For instance, U.S. Pat. No. 4,280,980, assigned to Stone, discloses a combined clutch/brake coupling a drive belt of the trowel's drive system to the input shaft of the trowel's gearbox. The clutch must be manually-engaged by displacing a lever mounted on the handle. The clutch may be manually disengaged by manual operation of the handle. It may also be disengaged automatically through the operation of a centrifugal weight that is responsive to undesirable rapid spinning of the trowel. In either event, movement of the handle to the clutch disengaged position activates a spring-applied pad-type brake that acts on the drive belt. Although this device works reasonably well, it  exhibits several drawbacks. For instance, it is usable only with a manually actuated clutch that is actuated by the operator only at the expense of release or partial release of the handle. The clutch activation lever also is open to the outside, exposing the internal components of the clutch to contamination by dirt, debris, water, etc. In addition, the clutch brake engages automatically only if a mechanical sensor indicates that the trowel is undergoing unacceptable centrifugal forces. It does not react to an “ordinary” engine shut down situation in which torque transfer to the rotor ceases in the absence of such centrifugal forces. The brake also imposes significant drag on the drive belt, accelerating wear on the drive belt. Finally, braking forces imposed on the clutch are generated solely by the strength of the spring and, therefore, are independent of backdrive forces imposed on the system's drive train by the rotor.
Other brakes are available for other applications that brake a clutch directly rather than braking a drive belt leading from the clutch to the gearbox. Known clutch brakes lack some of the drawbacks of the Stone clutch brake but have drawbacks of their own, rendering them poorly suited for use with a trowel. One such clutch brake is manufactured by North American Clutch Manufacturing (NORAM). The NORAM brake is a manually engaged brake taking the form of a deadman's switch operated by a control lever much like that commonly found on a walk behind lawnmower. The brake is engaged automatically when the operator releases the control lever to brake the clutch. This brake also works reasonably well, but requires that the operator squeeze the control lever at all times while operating the trowel. This continuous squeezing requirement leads to considerable operator fatigue and also requires that the operator divert a substantial portion of his or her attention to operation of the control lever, hindering his  or her ability to adequately steer the trowel. In addition, the NORAM clutch brake, like that employed by the brake of the Stone machine, imposes braking forces that are independent of the magnitude of backdrive forces generated by the machine's output. In addition, as with the Stone system, the range of clutches useful with this type of system is considerably limiting.
Still another type of clutch brake, offered by Ogura, is electrically powered.
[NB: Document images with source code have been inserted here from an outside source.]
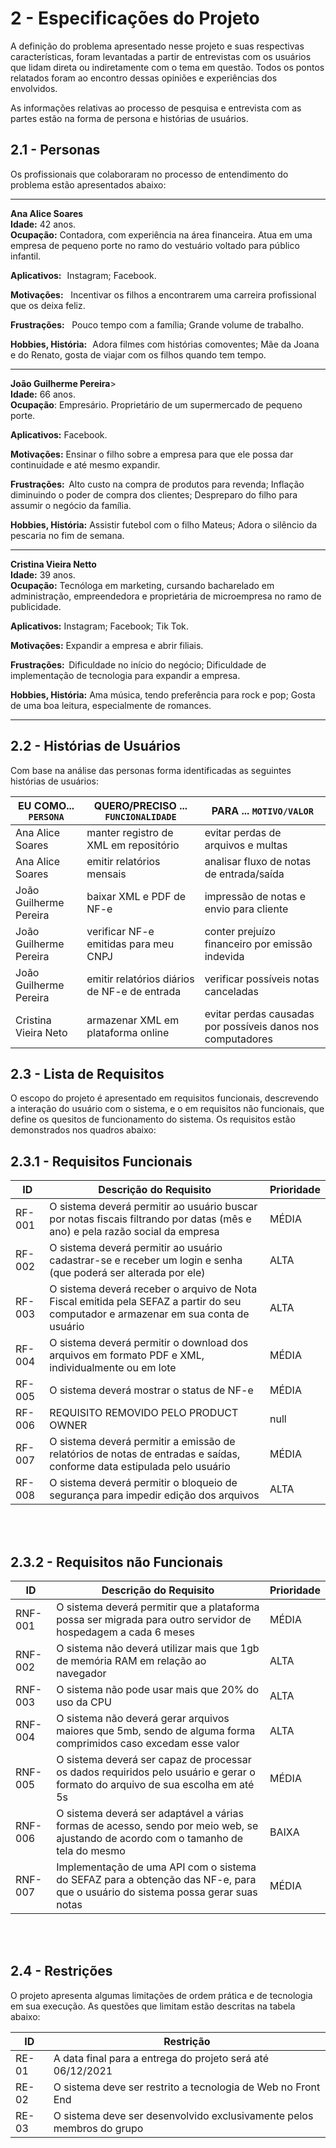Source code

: # 2 - Especificações do Projeto

A definição do problema apresentado nesse projeto e suas respectivas características, foram levantadas a partir de entrevistas com os usuários que lidam direta ou indiretamente com o tema em questão. Todos os pontos relatados foram ao encontro dessas opiniões e experiências dos envolvidos.   

As informações relativas ao processo de pesquisa e entrevista com as partes estão na forma de persona e histórias de usuários.

## 2.1 - Personas

Os profissionais que colaboraram no processo de entendimento do problema estão apresentados abaixo:  
________________________________________________________________________________________
**Ana Alice Soares**
<br>**Idade:** 42 anos.<br/>
**Ocupação:** Contadora, com experiência na área financeira. Atua em uma empresa de pequeno porte no ramo do vestuário voltado para público infantil.  

   **Aplicativos:**   
       Instagram; 
       Facebook. 

   **Motivações:**    
       Incentivar os filhos a encontrarem uma carreira profissional que os deixa feliz. 

   **Frustrações:**    
       Pouco tempo com a família; 
       Grande volume de trabalho. 

   **Hobbies, História:**   
       Adora filmes com histórias comoventes; 
       Mãe da Joana e do Renato, gosta de viajar com os filhos quando tem tempo.  
 ________________________________________________________________________________________
**João Guilherme Pereira**>
<br>**Idade:** 66 anos.<br/>
**Ocupação**: Empresário. Proprietário de um supermercado de pequeno porte. 

   **Aplicativos:**
       Facebook. 

   **Motivações:**
       Ensinar o filho sobre a empresa para que ele possa dar continuidade e até mesmo expandir.  

   **Frustrações:**  
       Alto custo na compra de produtos para revenda;
       Inflação diminuindo o poder de compra dos clientes;
       Despreparo do filho para assumir o negócio da família.    

   **Hobbies, História:**
       Assistir futebol com o filho Mateus;
       Adora o silêncio da pescaria no fim de semana. 
________________________________________________________________________________________
**Cristina Vieira Netto**
<br>**Idade:** 39 anos.<br/>
**Ocupação:** Tecnóloga em marketing, cursando bacharelado em administração, empreendedora e proprietária de microempresa no ramo de publicidade.

   **Aplicativos:** 
       Instagram; 
       Facebook; 
       Tik Tok. 

   **Motivações:**
       Expandir a empresa e abrir filiais. 

   **Frustrações:**  
       Dificuldade no início do negócio;
       Dificuldade de implementação de tecnologia para expandir a empresa.   

   **Hobbies, História:**
       Ama música, tendo preferência para rock e pop;
       Gosta de uma boa leitura, especialmente de romances.    
________________________________________________________________________________________


 ## 2.2 - Histórias de Usuários

Com base na análise das personas forma identificadas as seguintes histórias de usuários:

|  EU COMO... `PERSONA`  |      QUERO/PRECISO ... `FUNCIONALIDADE`      |                  PARA ... `MOTIVO/VALOR`                    |
|------------------------|----------------------------------------------|-------------------------------------------------------------|
| Ana Alice Soares       | manter registro de XML em repositório        | evitar perdas de arquivos e multas                          |
| Ana Alice Soares       | emitir relatórios mensais                    | analisar fluxo de notas de entrada/saída                    |
| João Guilherme Pereira | baixar XML e PDF de NF-e                     | impressão de notas e envio para cliente                     | 
| João Guilherme Pereira | verificar NF-e emitidas para meu CNPJ        | conter prejuízo financeiro por emissão indevida             |
| João Guilherme Pereira | emitir relatórios diários de NF-e de entrada | verificar possíveis notas canceladas                        |
| Cristina Vieira Neto   | armazenar XML em plataforma online           | evitar perdas causadas por possíveis danos nos computadores |



## 2.3 - Lista de Requisitos

O escopo do projeto é apresentado em requisitos funcionais, descrevendo a interação do usuário com o sistema, e o em requisitos não funcionais, que define os quesitos de funcionamento do sistema. Os requisitos estão demonstrados nos quadros abaixo:  

## 2.3.1 - Requisitos Funcionais

|  ID |                                                 Descrição do Requisito                                                              | Prioridade |
|------|-------------------------------------------------------------------------------------------------------------------------------------|------------|
|RF-001| O sistema deverá permitir ao usuário buscar por notas fiscais filtrando por datas (mês e ano) e pela razão social da empresa        |    MÉDIA   | 
|RF-002| O sistema deverá permitir ao usuário cadastrar-se e receber um login e senha (que poderá ser alterada por ele)                      |    ALTA    |
|RF-003| O sistema deverá receber o arquivo de Nota Fiscal emitida pela SEFAZ a partir do seu computador e armazenar em sua conta de usuário |    ALTA    |  
|RF-004| O sistema deverá permitir o download dos arquivos em formato PDF e XML, individualmente ou em lote                                  |    MÉDIA   |  
|RF-005| O sistema deverá mostrar o status de NF-e                                                                                           |    MÉDIA   |
|RF-006|                                      REQUISITO REMOVIDO PELO PRODUCT OWNER                                                          |    null    | 
|RF-007| O sistema deverá permitir a emissão de relatórios de notas de entradas e saídas, conforme data estipulada pelo usuário              |    MÉDIA   |
|RF-008| O sistema deverá permitir o bloqueio de segurança para impedir edição dos arquivos                                                  |    ALTA    |

<br></br>
## 2.3.2 - Requisitos não Funcionais

|  ID   |                                                        Descrição do Requisito                                                              | Prioridade |
|-------|--------------------------------------------------------------------------------------------------------------------------------------------|------------|
|RNF-001| O sistema deverá permitir que a plataforma possa ser migrada para outro servidor de hospedagem a cada 6 meses                              |    MÉDIA   | 
|RNF-002| O sistema não deverá utilizar mais que 1gb de memória RAM em relação ao navegador                                                          |    ALTA    | 
|RNF-003| O sistema não pode usar mais que 20% do uso da CPU                                                                                         |    ALTA    | 
|RNF-004| O sistema não deverá gerar arquivos maiores que 5mb, sendo de alguma forma comprimidos caso excedam esse valor                             |    ALTA    | 
|RNF-005| O sistema deverá ser capaz de processar os dados requiridos pelo usuário e gerar o formato do arquivo de sua escolha em até 5s             |    MÉDIA   | 
|RNF-006| O sistema deverá ser adaptável a várias formas de acesso, sendo por meio web, se ajustando de acordo com o tamanho de tela do mesmo        |    BAIXA   | 
|RNF-007| Implementação de uma API com o sistema do SEFAZ para a obtenção das NF-e, para que o usuário do sistema possa gerar suas notas             |    MÉDIA   | 

<br></br>
## 2.4 - Restrições

O projeto apresenta algumas limitações de ordem prática e de tecnologia em sua execução. As questões que limitam estão descritas na tabela abaixo:  

|  ID |                            Restrição                                  |
|-----|-----------------------------------------------------------------------|
|RE-01| A data final para a entrega do projeto será até 06/12/2021            |
|RE-02| O sistema deve ser restrito a tecnologia de Web no Front End          |
|RE-03| O sistema deve ser desenvolvido exclusivamente pelos membros do grupo |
An electrically powered clutch brake requires the presence of a reliable power supply to prevent the brake from wearing or seizing. The magneto employed as an electrical power source for a typical walk behind trowel is ineffective for the purpose. Adding additional components to the trowel to upgrade the power supply would add additional cost and weight to the trowel.
The need therefore has arisen to automatically brake a drive train of a concrete finishing trowel upon the cessation of drive torque delivery to the trowel's rotor without interfering with the operator's ability to steer and control the trowel and without significantly adding to the cost or complexity of the trowel.
The need has also arisen to provide a drive train brake that satisfies the precedingly described need and that does not significantly add to the cost or weight of the trowel.
The need has additionally arisen to provide a brake that satisfies the first-mentioned need while still being compatible with a variety of different drive systems.